Part way through the second half the stadium announcer declared the attendance for the day to be 60k+ and that the team would be doing 'a lap of appreciation' at the end. This was met with boos and a sarcastic chant from the crowd, "You're havin' a laugh, 6%, you're havin' a laugh, 6%" presumably in "appreciation" of the board's decision to hike the ticket prices by 6.5% for next year.

Diehard supporters will point to the two disallowed Arsenal goals, the stonewall penalty the ref inexplicably missed in the first half (Ramsey through on goal, poleaxed by Dunne on the edge of the six yard box), the inescapable red card that would have accompanied that penalty. And, you know, they're right.  On another day those things would have gone Arsenal's way, we could have comfortably taken the points with a three or four goal margin and we could have papered over the cracks of a tired, washed out performance. The only energy most players showed was in threatening to pick fights and complaining to the ref about Villa's time wasting tactics, as Villa laughed behind their sleeves at the extra time the Arsenal guys were wasting, squaring up to them and arguing with the ref!

People began leaving the ground about 10 minutes from the end, so they missed Van Persie's consolation goal 90 seconds from the end of normal time.  Most of those remaining left on the final whistle, declining to hang around for the lap of appreciation.  It's been a poor end to a promising season and sad to see some of the remaining fans booing the squad as they came round the pitch, largely unenthusiastically. In this regard Van Persie should be picked out again - he brought his two kids with him and got them to wave to the crowd too.

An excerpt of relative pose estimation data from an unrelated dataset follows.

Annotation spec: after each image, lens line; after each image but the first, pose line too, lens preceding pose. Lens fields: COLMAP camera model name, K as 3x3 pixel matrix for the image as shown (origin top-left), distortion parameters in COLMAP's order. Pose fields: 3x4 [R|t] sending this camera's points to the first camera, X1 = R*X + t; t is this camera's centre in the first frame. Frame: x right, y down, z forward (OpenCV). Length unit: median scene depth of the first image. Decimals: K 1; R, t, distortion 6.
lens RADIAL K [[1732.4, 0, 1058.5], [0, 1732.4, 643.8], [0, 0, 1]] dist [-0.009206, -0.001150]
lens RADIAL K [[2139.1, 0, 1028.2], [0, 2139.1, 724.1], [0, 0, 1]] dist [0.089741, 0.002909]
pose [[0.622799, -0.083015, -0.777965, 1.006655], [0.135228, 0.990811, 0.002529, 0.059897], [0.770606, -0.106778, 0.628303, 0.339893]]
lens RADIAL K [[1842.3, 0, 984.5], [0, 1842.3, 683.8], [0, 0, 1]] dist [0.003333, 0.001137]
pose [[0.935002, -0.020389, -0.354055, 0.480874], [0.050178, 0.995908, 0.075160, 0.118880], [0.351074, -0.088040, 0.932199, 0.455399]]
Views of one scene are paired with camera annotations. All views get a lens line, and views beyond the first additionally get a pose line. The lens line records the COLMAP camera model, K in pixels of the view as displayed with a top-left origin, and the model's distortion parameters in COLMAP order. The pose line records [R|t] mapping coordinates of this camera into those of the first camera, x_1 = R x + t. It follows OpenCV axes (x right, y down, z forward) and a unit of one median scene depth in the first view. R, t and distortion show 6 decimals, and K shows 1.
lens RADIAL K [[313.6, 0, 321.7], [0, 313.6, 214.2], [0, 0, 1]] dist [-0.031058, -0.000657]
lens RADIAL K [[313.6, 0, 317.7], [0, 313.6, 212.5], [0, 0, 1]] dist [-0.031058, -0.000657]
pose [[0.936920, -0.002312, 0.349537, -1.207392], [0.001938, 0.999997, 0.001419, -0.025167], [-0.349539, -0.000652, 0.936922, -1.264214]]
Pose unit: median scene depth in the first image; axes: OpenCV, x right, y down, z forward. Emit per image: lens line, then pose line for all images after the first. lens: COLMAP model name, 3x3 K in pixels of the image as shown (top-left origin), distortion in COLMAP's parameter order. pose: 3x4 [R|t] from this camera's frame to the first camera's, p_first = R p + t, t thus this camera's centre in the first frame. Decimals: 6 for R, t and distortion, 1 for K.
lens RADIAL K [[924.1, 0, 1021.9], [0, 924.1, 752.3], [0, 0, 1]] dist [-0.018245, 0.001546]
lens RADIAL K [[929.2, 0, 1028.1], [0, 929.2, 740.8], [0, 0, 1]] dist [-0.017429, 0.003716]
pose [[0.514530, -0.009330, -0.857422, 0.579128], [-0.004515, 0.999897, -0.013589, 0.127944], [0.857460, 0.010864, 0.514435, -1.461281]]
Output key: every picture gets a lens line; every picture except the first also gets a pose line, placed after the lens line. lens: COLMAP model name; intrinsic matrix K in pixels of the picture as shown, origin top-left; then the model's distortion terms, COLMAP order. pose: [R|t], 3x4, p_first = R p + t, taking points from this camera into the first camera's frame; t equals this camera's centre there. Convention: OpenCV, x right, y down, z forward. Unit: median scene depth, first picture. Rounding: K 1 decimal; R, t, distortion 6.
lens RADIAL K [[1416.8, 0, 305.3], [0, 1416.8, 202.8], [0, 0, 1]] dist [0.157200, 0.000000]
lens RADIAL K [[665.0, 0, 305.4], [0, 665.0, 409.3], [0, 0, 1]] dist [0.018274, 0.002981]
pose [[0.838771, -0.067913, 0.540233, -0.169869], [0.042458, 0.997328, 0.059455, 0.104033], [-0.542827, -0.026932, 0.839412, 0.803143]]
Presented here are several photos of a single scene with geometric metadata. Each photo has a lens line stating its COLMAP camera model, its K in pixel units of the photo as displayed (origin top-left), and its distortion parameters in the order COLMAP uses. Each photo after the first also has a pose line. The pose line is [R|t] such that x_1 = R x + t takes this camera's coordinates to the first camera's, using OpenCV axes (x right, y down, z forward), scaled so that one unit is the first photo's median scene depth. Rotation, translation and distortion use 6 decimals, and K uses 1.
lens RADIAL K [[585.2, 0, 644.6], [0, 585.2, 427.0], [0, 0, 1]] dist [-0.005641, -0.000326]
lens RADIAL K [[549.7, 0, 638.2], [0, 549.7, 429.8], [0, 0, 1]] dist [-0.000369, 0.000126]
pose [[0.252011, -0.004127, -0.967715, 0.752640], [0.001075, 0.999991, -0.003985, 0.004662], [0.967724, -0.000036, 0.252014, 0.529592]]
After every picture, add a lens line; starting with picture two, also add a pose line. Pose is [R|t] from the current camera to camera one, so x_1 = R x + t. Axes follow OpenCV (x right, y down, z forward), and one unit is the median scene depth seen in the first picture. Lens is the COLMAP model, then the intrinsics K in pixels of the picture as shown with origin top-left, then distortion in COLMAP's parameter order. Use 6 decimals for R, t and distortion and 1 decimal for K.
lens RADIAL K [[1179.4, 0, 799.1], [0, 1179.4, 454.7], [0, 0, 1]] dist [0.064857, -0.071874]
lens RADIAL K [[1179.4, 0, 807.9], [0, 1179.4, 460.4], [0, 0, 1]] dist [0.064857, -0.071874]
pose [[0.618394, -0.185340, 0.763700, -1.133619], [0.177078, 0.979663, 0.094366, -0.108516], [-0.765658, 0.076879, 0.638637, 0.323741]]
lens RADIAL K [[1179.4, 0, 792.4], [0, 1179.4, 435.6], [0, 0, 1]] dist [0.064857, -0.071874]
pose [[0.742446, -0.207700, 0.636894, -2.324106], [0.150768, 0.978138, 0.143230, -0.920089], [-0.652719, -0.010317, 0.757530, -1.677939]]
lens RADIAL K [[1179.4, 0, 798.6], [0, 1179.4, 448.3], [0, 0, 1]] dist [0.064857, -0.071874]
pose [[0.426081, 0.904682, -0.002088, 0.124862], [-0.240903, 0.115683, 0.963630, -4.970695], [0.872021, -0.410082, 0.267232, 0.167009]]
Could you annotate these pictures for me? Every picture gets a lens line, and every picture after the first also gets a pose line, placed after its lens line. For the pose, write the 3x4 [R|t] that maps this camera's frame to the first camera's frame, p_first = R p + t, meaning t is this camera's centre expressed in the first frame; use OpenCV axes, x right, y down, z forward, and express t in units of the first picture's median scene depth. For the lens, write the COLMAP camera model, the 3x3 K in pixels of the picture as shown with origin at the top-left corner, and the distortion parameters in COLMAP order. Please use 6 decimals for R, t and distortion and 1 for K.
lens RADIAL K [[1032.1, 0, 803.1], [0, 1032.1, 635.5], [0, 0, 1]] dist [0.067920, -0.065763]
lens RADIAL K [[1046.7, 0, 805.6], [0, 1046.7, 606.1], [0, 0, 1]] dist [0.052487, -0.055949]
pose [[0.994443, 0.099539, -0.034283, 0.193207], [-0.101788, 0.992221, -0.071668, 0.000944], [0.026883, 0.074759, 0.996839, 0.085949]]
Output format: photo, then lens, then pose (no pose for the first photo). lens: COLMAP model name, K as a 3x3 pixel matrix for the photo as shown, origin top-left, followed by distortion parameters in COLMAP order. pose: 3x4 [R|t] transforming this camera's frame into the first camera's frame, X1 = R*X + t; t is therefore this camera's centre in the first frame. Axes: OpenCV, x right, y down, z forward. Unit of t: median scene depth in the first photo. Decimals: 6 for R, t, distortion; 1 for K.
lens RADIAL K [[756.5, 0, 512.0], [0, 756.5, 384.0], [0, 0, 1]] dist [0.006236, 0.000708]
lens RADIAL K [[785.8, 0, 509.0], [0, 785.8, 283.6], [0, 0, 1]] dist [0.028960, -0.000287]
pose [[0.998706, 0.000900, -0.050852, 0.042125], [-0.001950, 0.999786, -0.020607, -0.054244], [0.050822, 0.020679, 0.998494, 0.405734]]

Players and managers are real people too though with their huge salaries and lives in bubbles they don't see the world through the same lens as the rest of us and we sometimes forget that. They're disappointed to have come so close but missed out on multiple medals in the past couple of months and that disappointment shows in their game and demeanour. Arsene Wenger also looked tired and depressed traipsing round the pitch with the rest of them.  Hopefully they can close the season on a positive note next week and, whatever the summer brings in terms of changes, get a decent restful break, enabling them to approach the new season with some renewed energy, passion, vigour and confidence.

To the disappointed and even angry supporters, fuming at the lack of another season without silverware it's worth remembering that, next to Man U., Arsenal have been the most consistent side in the Premier League for 15 years.  That kind of longevity in football deserves respect and there are 90 other clubs and sets of supporters in the top four divisions of english football and many more from around the world who would love to be in the Gunners' situation. So whilst decrying the lack of success and the insipid frustrating performances like that against Aston Villa, we should pause too and appreciate what we've got.  So thanks to Arsene Wenger and the players and backroom staff at Arsenal for another season of ups and downs. Have a good break and good luck with preparations for next year.